Pair Corralation between Clean Power and JPMorgan Emerging

Assuming the 90 days trading horizon Clean Power Hydrogen is expected to generate 1.32 times more return on investment than JPMorgan Emerging. However, Clean Power is 1.32 times more volatile than JPMorgan Emerging Markets. It trades about 0.24 of its potential returns per unit of risk. JPMorgan Emerging Markets is currently generating about 0.1 per unit of risk. If you would invest  720.00  in Clean Power Hydrogen on November 2, 2024 and sell it today you would earn a total of  60.00  from holding Clean Power Hydrogen or generate 8.33% return on investment over 90 days.
Time Period3 Months [change]
DirectionMoves Against 
StrengthVery Weak
Accuracy100.0%
ValuesDaily Returns

Clean Power Hydrogen  vs.  JPMorgan Emerging Markets

 Performance 
       Timeline  
Clean Power Hydrogen 

Risk-Adjusted Performance

0 of 100

 
Weak
 
Strong
Very Weak
Over the last 90 days Clean Power Hydrogen has generated negative risk-adjusted returns adding no value to investors with long positions. In spite of unsteady performance in the last few months, the Stock's basic indicators remain comparatively stable which may send shares a bit higher in March 2025. The newest uproar may also be a sign of mid-term up-swing for the firm private investors.
JPMorgan Emerging Markets 

Risk-Adjusted Performance

6 of 100

 
Weak
 
Strong
Modest
Compared to the overall equity markets, risk-adjusted returns on investments in JPMorgan Emerging Markets are ranked lower than 6 (%) of all global equities and portfolios over the last 90 days. In spite of rather sound technical and fundamental indicators, JPMorgan Emerging is not utilizing all of its potentials. The latest stock price tumult, may contribute to shorter-term losses for the shareholders.

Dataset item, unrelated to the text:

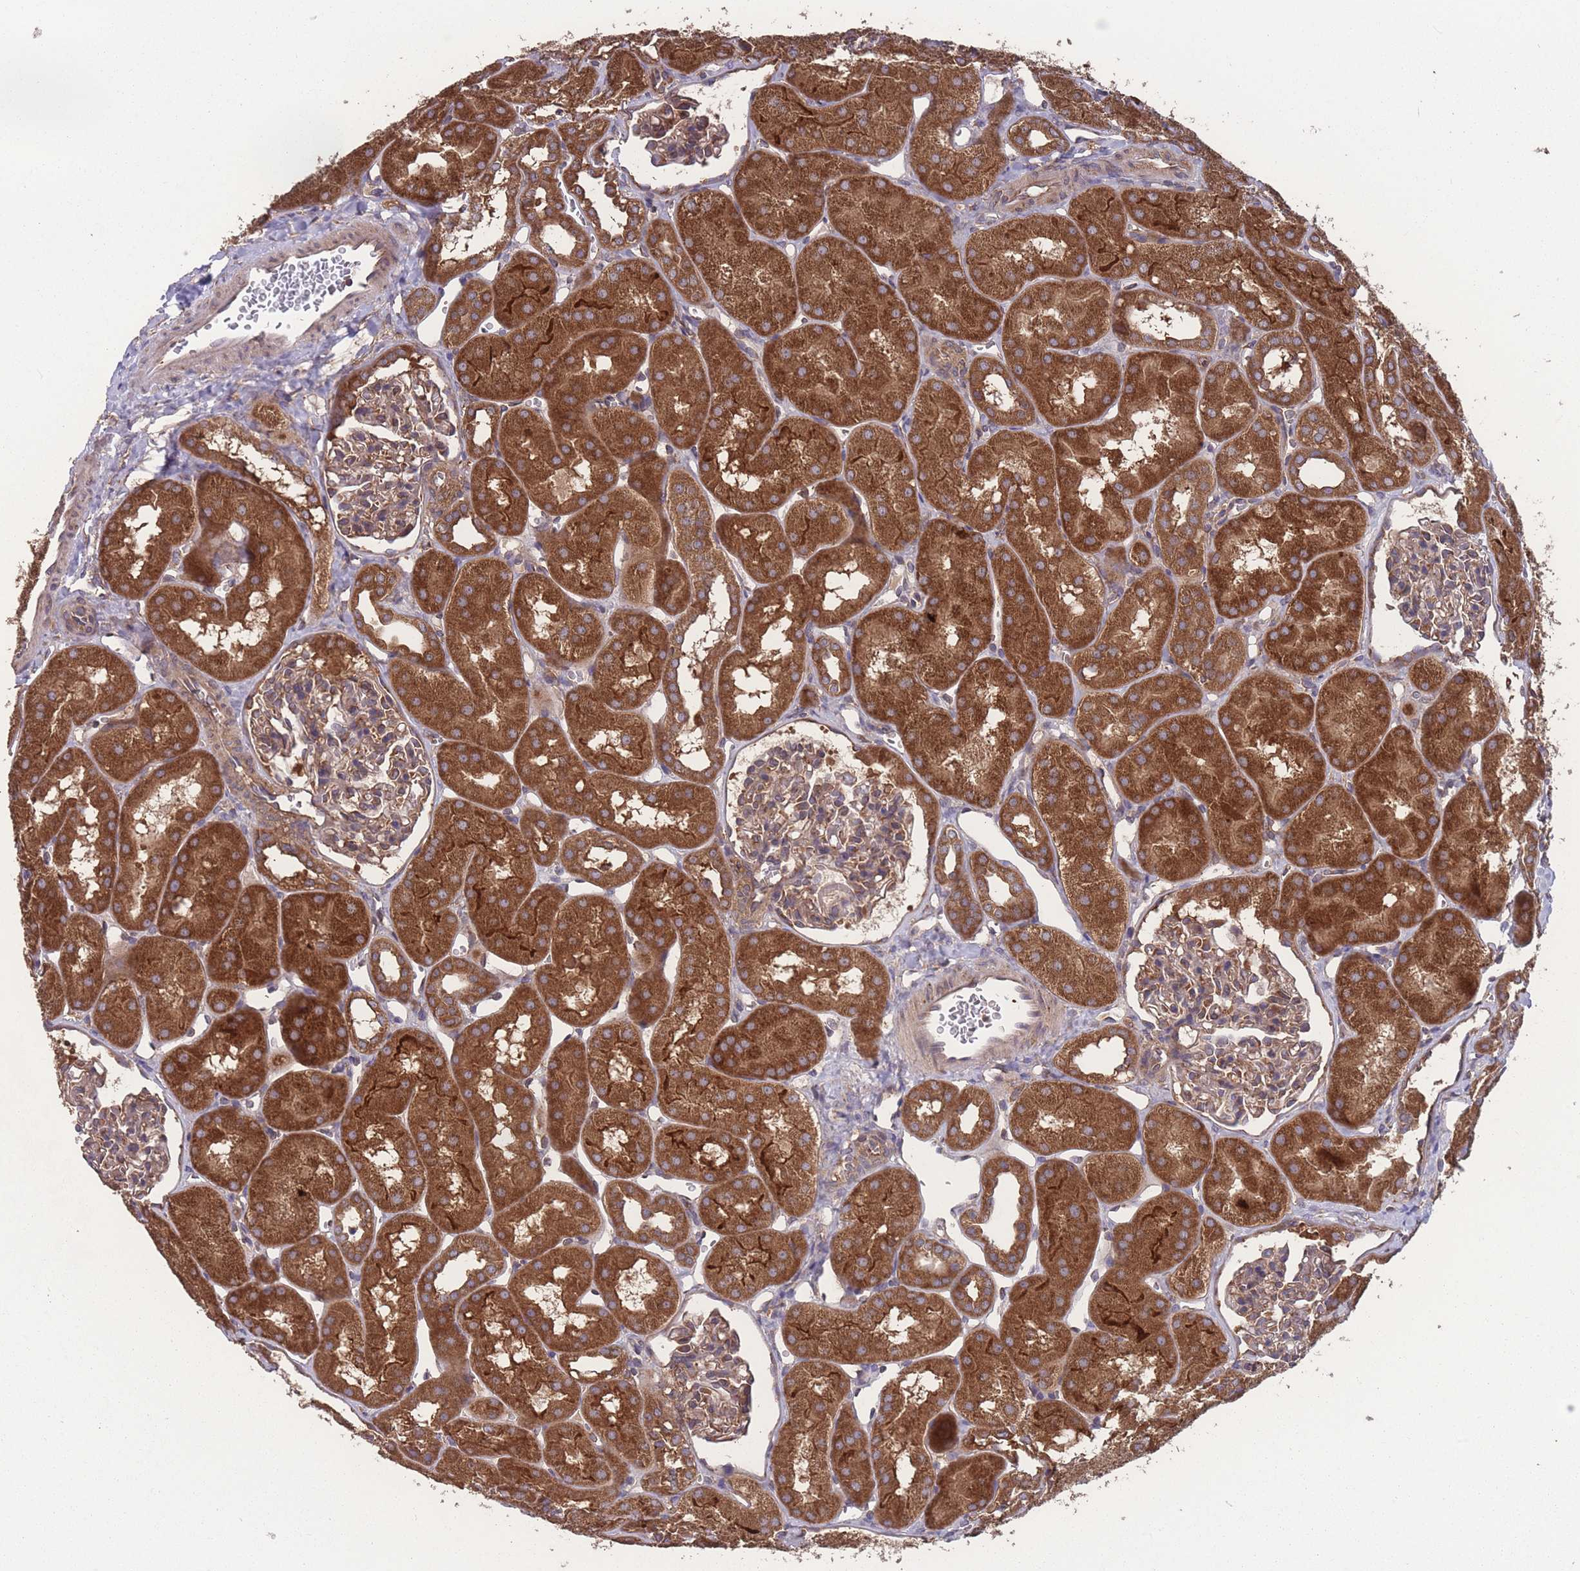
{"staining": {"intensity": "weak", "quantity": "25%-75%", "location": "cytoplasmic/membranous"}, "tissue": "kidney", "cell_type": "Cells in glomeruli", "image_type": "normal", "snomed": [{"axis": "morphology", "description": "Normal tissue, NOS"}, {"axis": "topography", "description": "Kidney"}, {"axis": "topography", "description": "Urinary bladder"}], "caption": "IHC micrograph of benign kidney stained for a protein (brown), which displays low levels of weak cytoplasmic/membranous staining in about 25%-75% of cells in glomeruli.", "gene": "ZPR1", "patient": {"sex": "male", "age": 16}}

Clean Power and JPMorgan Emerging Volatility Contrast

   Predicted Return Density   
       Returns  

Pair Trading with Clean Power and JPMorgan Emerging

The main advantage of trading using opposite Clean Power and JPMorgan Emerging positions is that it hedges away some unsystematic risk. Because of two separate transactions, even if Clean Power position performs unexpectedly, JPMorgan Emerging can make up some of the losses. Pair trading also minimizes risk from directional movements in the market. For example, if an entire industry or sector drops because of unexpected headlines, the short position in JPMorgan Emerging will offset losses from the drop in JPMorgan Emerging's long position.
The idea behind Clean Power Hydrogen and JPMorgan Emerging Markets pairs trading is to make the combined position market-neutral, meaning the overall market's direction will not affect its win or loss (or potential downside or upside). This can be achieved by designing a pairs trade with two highly correlated stocks or equities that operate in a similar space or sector, making it possible to obtain profits through simple and relatively low-risk investment.
Check out your portfolio center.
Note that this page's information should be used as a complementary analysis to find the right mix of equity instruments to add to your existing portfolios or create a brand new portfolio. You can also try the Transaction History module to view history of all your transactions and understand their impact on performance.